### Consigne écrite A
Relevez toutes les lignes des enregistrements où figure le mot « Where ».
────────────────────────────────────────
Simo et sa fiancée font le projet de partir ensemble. Elle lui révèle qu’elle n’est pas celle qu’il croit. Il s’en doutait. Simo confie à sa fiancée que le syndicat lui a demandé de surveiller Hamlet. Ils sont inquiets : « -Nous ne pouvons sacrifier notre amour pour le chantier. »

Final : Aboiements du chien (indice second)

Dans la salle à manger, Hamlet se fait porter à manger. Il s’assure que l’intendant est bien parti. Puis il investit le bureau du Président. Il a préparé sa mort méthodiquement. Il fait venir Simo et lui annonce son intention de vendre à Wallenberg. « -Avant de signer l’affaire et de partir pour mon grand voyage, aussi loin que dure la nuit, je veux soulager ma conscience. » Il révèle à Simo les conditions de la mort de son père. Il demande à Simo de leur servir un verre. Il verse discrètement le poison dans le verre d’Hamlet…

Simo prend place dans le fauteuil du Président. Il déchire méthodiquement le contrat en petits morceaux. Sa fiancée passe l’aspirateur. Les bagages sont prêts. Ils n’ont plus qu’à récupérer le chien et partir.
────────────────────────────────────────
### Consigne écrite B
Restituez tout le passage, depuis « Dans la salle » jusqu'à « chien et partir. ».

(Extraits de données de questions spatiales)
────────────────────────────────────────
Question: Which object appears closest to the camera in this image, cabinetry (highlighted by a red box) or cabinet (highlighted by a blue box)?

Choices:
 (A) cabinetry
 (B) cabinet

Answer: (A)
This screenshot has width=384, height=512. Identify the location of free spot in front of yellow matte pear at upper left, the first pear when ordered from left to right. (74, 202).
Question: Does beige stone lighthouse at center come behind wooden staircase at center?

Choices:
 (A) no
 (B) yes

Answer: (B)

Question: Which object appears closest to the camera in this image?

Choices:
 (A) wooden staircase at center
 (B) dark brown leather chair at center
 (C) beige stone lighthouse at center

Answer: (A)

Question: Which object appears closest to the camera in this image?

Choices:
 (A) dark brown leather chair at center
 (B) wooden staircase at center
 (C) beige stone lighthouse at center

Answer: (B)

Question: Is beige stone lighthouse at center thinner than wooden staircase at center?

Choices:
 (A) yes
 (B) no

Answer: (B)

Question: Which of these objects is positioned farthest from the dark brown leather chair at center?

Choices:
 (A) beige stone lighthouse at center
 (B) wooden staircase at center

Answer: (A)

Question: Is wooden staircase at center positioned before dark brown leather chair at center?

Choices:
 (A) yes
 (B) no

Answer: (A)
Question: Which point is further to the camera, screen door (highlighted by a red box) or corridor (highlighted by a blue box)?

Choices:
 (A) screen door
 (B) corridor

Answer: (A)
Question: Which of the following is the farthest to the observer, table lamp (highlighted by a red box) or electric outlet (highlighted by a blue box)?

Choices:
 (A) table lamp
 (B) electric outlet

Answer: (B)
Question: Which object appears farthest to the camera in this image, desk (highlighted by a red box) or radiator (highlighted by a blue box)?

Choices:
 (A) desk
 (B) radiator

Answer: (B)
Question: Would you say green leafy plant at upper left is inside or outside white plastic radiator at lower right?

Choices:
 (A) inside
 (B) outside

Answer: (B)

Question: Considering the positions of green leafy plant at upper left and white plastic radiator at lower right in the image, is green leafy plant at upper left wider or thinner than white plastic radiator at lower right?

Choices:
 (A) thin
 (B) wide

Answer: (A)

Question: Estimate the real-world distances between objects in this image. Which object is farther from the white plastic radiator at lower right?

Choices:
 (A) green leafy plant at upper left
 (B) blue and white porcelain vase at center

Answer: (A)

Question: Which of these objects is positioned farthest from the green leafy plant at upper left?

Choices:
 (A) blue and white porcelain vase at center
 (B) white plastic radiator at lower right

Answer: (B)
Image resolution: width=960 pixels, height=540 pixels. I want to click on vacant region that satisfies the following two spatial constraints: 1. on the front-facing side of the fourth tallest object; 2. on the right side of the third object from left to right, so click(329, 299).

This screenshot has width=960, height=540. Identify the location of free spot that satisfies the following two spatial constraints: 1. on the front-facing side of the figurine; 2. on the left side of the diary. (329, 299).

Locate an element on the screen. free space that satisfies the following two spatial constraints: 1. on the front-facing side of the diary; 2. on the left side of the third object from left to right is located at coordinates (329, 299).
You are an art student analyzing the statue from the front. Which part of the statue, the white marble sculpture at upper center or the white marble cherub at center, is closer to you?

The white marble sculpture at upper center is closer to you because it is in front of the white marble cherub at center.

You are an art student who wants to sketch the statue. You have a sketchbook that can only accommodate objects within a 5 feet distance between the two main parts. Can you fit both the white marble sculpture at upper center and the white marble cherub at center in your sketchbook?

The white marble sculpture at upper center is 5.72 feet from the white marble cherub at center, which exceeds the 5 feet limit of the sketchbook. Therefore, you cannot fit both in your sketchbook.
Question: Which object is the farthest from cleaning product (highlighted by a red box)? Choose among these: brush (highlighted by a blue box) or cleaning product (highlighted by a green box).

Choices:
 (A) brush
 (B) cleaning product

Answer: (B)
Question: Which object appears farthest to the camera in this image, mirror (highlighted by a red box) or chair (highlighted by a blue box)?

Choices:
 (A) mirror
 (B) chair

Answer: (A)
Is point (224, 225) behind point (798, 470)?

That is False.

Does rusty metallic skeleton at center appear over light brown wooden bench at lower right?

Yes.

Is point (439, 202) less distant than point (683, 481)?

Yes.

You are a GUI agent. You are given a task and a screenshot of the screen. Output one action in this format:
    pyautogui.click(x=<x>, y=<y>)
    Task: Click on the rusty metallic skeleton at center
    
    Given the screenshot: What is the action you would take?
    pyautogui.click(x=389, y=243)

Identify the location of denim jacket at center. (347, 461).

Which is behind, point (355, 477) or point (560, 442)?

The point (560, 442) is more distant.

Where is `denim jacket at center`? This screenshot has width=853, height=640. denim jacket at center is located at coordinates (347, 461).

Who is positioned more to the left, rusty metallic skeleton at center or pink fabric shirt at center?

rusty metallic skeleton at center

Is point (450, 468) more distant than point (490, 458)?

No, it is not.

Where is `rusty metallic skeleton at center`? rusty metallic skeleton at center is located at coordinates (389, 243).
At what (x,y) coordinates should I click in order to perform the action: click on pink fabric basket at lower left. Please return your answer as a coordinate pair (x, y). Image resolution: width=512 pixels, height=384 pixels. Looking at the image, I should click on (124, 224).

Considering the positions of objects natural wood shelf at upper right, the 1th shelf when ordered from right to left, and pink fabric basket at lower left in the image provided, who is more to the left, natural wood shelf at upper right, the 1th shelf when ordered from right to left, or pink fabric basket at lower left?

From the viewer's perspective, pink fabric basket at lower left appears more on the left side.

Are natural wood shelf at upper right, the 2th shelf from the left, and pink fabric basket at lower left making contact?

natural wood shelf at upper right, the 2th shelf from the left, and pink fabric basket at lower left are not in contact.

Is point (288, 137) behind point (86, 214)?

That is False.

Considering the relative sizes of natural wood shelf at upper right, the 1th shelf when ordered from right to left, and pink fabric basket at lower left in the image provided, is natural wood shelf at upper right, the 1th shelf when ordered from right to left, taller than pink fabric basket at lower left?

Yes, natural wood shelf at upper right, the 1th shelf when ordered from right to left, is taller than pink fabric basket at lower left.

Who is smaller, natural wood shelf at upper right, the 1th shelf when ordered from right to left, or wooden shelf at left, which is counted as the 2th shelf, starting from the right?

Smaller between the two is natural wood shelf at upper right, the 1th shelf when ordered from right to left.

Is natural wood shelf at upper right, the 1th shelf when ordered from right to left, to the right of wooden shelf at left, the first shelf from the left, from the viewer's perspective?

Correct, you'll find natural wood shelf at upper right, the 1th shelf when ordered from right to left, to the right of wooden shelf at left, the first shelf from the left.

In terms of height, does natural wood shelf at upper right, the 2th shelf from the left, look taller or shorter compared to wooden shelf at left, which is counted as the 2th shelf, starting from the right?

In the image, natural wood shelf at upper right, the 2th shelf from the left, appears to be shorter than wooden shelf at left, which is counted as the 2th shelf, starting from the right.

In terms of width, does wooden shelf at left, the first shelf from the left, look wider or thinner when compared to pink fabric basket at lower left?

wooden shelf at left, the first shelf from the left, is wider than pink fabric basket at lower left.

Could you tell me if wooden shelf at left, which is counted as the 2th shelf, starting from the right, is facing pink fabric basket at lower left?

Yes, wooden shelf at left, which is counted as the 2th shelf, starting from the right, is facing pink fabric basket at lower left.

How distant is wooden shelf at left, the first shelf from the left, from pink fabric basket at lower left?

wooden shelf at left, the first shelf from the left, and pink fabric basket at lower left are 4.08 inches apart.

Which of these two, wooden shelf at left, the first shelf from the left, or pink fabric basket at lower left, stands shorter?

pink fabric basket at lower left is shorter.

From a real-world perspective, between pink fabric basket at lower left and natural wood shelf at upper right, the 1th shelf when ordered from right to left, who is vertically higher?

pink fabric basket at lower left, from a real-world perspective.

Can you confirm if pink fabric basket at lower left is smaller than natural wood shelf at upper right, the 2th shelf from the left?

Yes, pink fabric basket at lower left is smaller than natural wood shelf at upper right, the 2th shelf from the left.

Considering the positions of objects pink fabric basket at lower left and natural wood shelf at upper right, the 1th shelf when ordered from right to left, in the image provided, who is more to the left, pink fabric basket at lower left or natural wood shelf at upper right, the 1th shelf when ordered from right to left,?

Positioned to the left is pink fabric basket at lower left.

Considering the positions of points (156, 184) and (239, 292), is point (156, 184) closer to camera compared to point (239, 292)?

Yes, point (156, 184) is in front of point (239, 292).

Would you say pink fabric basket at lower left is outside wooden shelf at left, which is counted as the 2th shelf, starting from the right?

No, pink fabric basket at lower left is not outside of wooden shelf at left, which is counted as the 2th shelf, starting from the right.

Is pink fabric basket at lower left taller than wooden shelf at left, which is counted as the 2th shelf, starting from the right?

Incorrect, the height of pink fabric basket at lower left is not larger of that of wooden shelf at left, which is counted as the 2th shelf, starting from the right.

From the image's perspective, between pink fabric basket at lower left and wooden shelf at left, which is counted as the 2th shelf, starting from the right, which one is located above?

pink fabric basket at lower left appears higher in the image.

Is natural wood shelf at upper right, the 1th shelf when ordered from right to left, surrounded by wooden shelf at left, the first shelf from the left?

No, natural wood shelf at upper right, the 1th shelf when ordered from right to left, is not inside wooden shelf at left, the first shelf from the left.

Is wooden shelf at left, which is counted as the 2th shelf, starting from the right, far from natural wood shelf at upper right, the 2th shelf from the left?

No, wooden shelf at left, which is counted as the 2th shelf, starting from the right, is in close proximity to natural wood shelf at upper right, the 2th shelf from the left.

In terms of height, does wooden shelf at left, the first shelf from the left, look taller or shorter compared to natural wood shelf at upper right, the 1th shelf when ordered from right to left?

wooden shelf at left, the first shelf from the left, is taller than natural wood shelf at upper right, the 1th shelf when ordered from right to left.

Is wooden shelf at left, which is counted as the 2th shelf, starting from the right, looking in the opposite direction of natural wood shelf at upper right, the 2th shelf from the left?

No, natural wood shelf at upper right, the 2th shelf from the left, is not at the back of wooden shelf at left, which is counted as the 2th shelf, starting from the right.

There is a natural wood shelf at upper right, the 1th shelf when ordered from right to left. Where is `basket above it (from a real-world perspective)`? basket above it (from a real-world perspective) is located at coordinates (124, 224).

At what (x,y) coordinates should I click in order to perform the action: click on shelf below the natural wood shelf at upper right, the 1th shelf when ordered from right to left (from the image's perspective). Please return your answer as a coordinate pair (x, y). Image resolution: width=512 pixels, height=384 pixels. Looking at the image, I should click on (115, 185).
────────────────────────────────────────
### Résultat de l'exercice A
Where is `denim jacket at center`? This screenshot has width=853, height=640. denim jacket at center is located at coordinates (347, 461).
Where is `rusty metallic skeleton at center`? rusty metallic skeleton at center is located at coordinates (389, 243).
There is a natural wood shelf at upper right, the 1th shelf when ordered from right to left. Where is `basket above it (from a real-world perspective)`? basket above it (from a real-world perspective) is located at coordinates (124, 224).

### Résultat de l'exercice B
Dans la salle à manger, Hamlet se fait porter à manger. Il s’assure que l’intendant est bien parti. Puis il investit le bureau du Président. Il a préparé sa mort méthodiquement. Il fait venir Simo et lui annonce son intention de vendre à Wallenberg. « -Avant de signer l’affaire et de partir pour mon grand voyage, aussi loin que dure la nuit, je veux soulager ma conscience. » Il révèle à Simo les conditions de la mort de son père. Il demande à Simo de leur servir un verre. Il verse discrètement le poison dans le verre d’Hamlet…

Simo prend place dans le fauteuil du Président. Il déchire méthodiquement le contrat en petits morceaux. Sa fiancée passe l’aspirateur. Les bagages sont prêts. Ils n’ont plus qu’à récupérer le chien et partir.